Former Michigan head coach and legend Bo Schembechler once recalled in his autobiography "Bo" (with Mitch Albom) how Jim Harbaugh pleaded with him to remember him following an injury suffered against Michigan State. From his hospital bed in 1984, Harbaugh - with tears in his eyes - said, "hey, Bo - don't forget about me, okay?"
"How am I going to forget about you, Jim?" Schembechler responded.
He didn't, of course, Harbaugh led the Wolverines to a No. 2 national finish in 1985 and to the Big Ten title in 1986. And Harbaugh didn't forget about Schembechler on the 10-year anniversary of the coach's death.
“I think about Bo most days, almost all the time. [Equipment manager] Jon Falk is right outside of my office, and he and I are the ones who talk about him the most, and my dad and I," Harbaugh told the Detroit News this morning. "It’s almost every day there’s a story. Most of the time I’m doing something, trying to decide something, I’ll bounce it off Jon or my dad or anybody who knows Bo, and they’ll invariably say, ‘Bo had a similar thing, and Bo did this.’
"It’s awesome. I wish he was here. I wish I could be going through this with him. How cool would that be?
“That’s the thing I think about - I wonder what he would think of it (the job he’s doing at Michigan). I’d want to know. I’d like to think he would think I was doing a good job. The thing we all look back on, and I speak for myself, but I’m so thankful, so obliged when I think that to be tested by Bo was the making of my soul. I'm obliged and thankful for the hard service he laid down. It was what he expected, and it’s what I expected he would do.
"I expected him to be that way, and he was. The counsel you always got from him, he never led you astray. You knew it would be hard to take the path he told you to take, but you knew you would come out on the right side. It was going to be good for your soul. You knew it was going to be hard, that there were sacrifices that had to be made, but you were going to come out of it on the right side. And it was going to be good for you. He had a tremendous moral compass."
It wasn't going to be the easy way, Harbaugh noted, and it's why he's hard on his team, too. Freshman running back Chris Evans found out the hard way recently, he said, when he simply wore the wrong pair of shorts to a practice.
But as Schembechler's players have noted repeatedly over the years, it helped make them all better men.
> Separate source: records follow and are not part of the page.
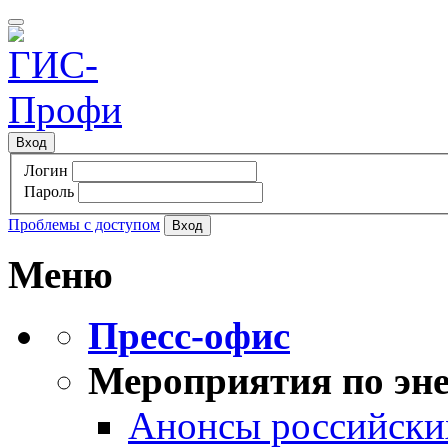
Вход
Логин
Пароль
Проблемы с доступом
Меню
Пресс-офис
Мероприятия по эне
Анонсы российских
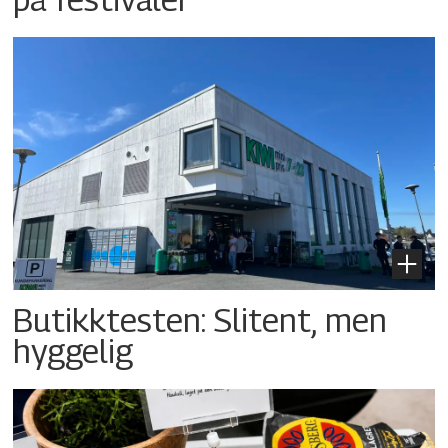
Butikktesten: Slitent, men
hyggelig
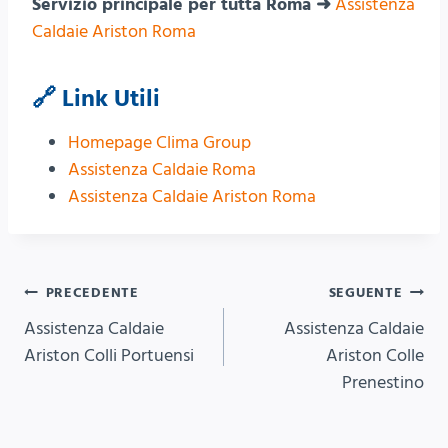
Servizio principale per tutta Roma ➜
Assistenza
Caldaie Ariston Roma
🔗 Link Utili
Homepage Clima Group
Assistenza Caldaie Roma
Assistenza Caldaie Ariston Roma
Navigazione
PRECEDENTE
SEGUENTE
Assistenza Caldaie
Assistenza Caldaie
articoli
Ariston Colli Portuensi
Ariston Colle
Prenestino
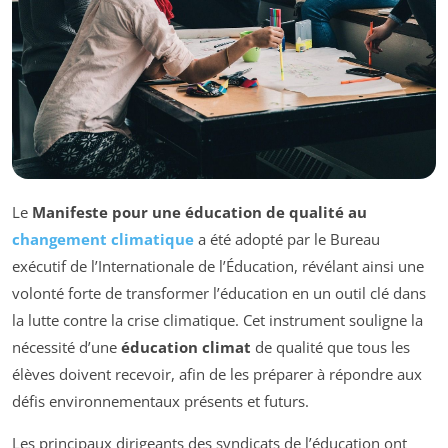
Le
Manifeste pour une éducation de qualité au
changement climatique
a été adopté par le Bureau
exécutif de l’Internationale de l’Éducation, révélant ainsi une
volonté forte de transformer l’éducation en un outil clé dans
la lutte contre la crise climatique. Cet instrument souligne la
nécessité d’une
éducation climat
de qualité que tous les
élèves doivent recevoir, afin de les préparer à répondre aux
défis environnementaux présents et futurs.
Les principaux dirigeants des syndicats de l’éducation ont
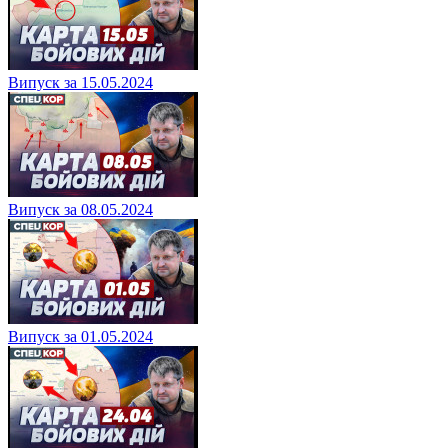
Випуск за 15.05.2024
Випуск за 08.05.2024
Випуск за 01.05.2024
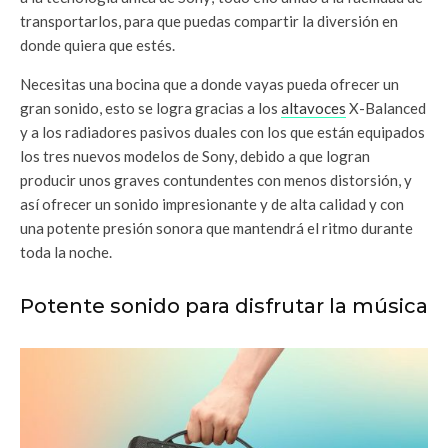
transportarlos, para que puedas compartir la diversión en
donde quiera que estés.
Necesitas una bocina que a donde vayas pueda ofrecer un
gran sonido, esto se logra gracias a los
altavoces
X-Balanced
y a los radiadores pasivos duales con los que están equipados
los tres nuevos modelos de Sony, debido a que logran
producir unos graves contundentes con menos distorsión, y
así ofrecer un sonido impresionante y de alta calidad y con
una potente presión sonora que mantendrá el ritmo durante
toda la noche.
Potente sonido para disfrutar la música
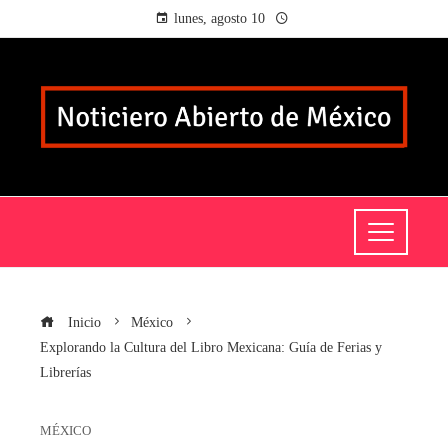
lunes, agosto 10
Inicio
México
Explorando la Cultura del Libro Mexicana: Guía de Ferias y
Librerías
MÉXICO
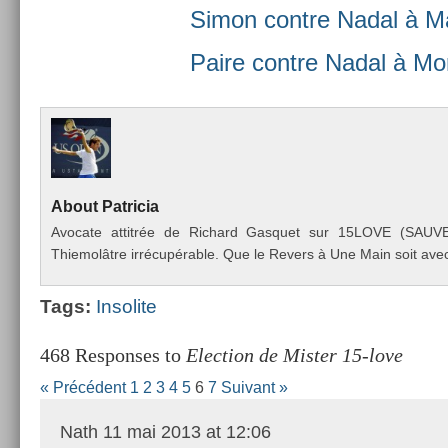
Simon con­tre Nadal à Ma
Paire con­tre Nadal à M
About
Pat­ricia
Avocate at­titrée de Ric­hard Gas­quet sur 15LOVE (SAU
Thiemolâtre irrécupérable. Que le Re­v­ers à Une Main soit avec
Tags:
In­solite
468 Responses to
Election de Mister 15-love
« Précédent
1
2
3
4
5
6
7
Suivant »
Nath
11 mai 2013 at 12:06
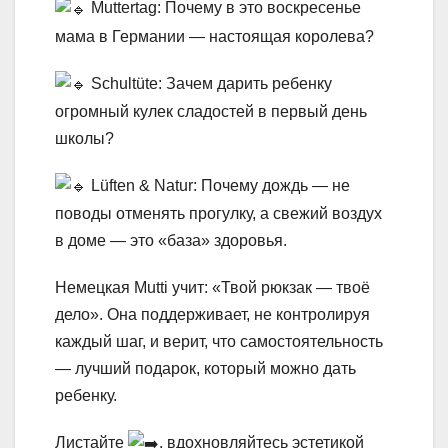
Muttertag: Почему в это воскресенье
мама в Германии — настоящая королева?
Schultüte: Зачем дарить ребенку
огромный кулек сладостей в первый день
школы?
Lüften & Natur: Почему дождь — не
поводы отменять прогулку, а свежий воздух
в доме — это «база» здоровья.
Немецкая Mutti учит: «Твой рюкзак — твоё
дело». Она поддерживает, не контролируя
каждый шаг, и верит, что самостоятельность
— лучший подарок, который можно дать
ребенку.
Листайте
, вдохновляйтесь эстетикой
"That’s what you’re thankful for. That’s the way he drove the ship – the right way, the best way," Harbaugh said. "Somebody on a ship is in the crow’s nest, and you were happy he was. You knew the direction was going in the right direction.
“Like every other person that’s known him, I’ve been a follower of him. I aspired to be like him - there’s no question about that. He’s tested me. I feel like everyone else would feel. He’s changed me, he’s forged me and I’m proud of that. I know I can look back and think at times, ‘What would Bo do in this situation?’ I have throughout the years, and still do today. Would he approve of the way we’re doing this?
“It doesn’t seem like 10 years because you have so many reminders of him in the way you act yourself and the way we all act. He was a great coach, a great teacher. I’ve learned so much. You learn so much around him. He’s the greatest coach you’ve ever known and one of the greatest men you’d ever hope to be around. He was great on a different level. You aspire to be good like he was. He’s as good as they go, as there ever was, ever will be.”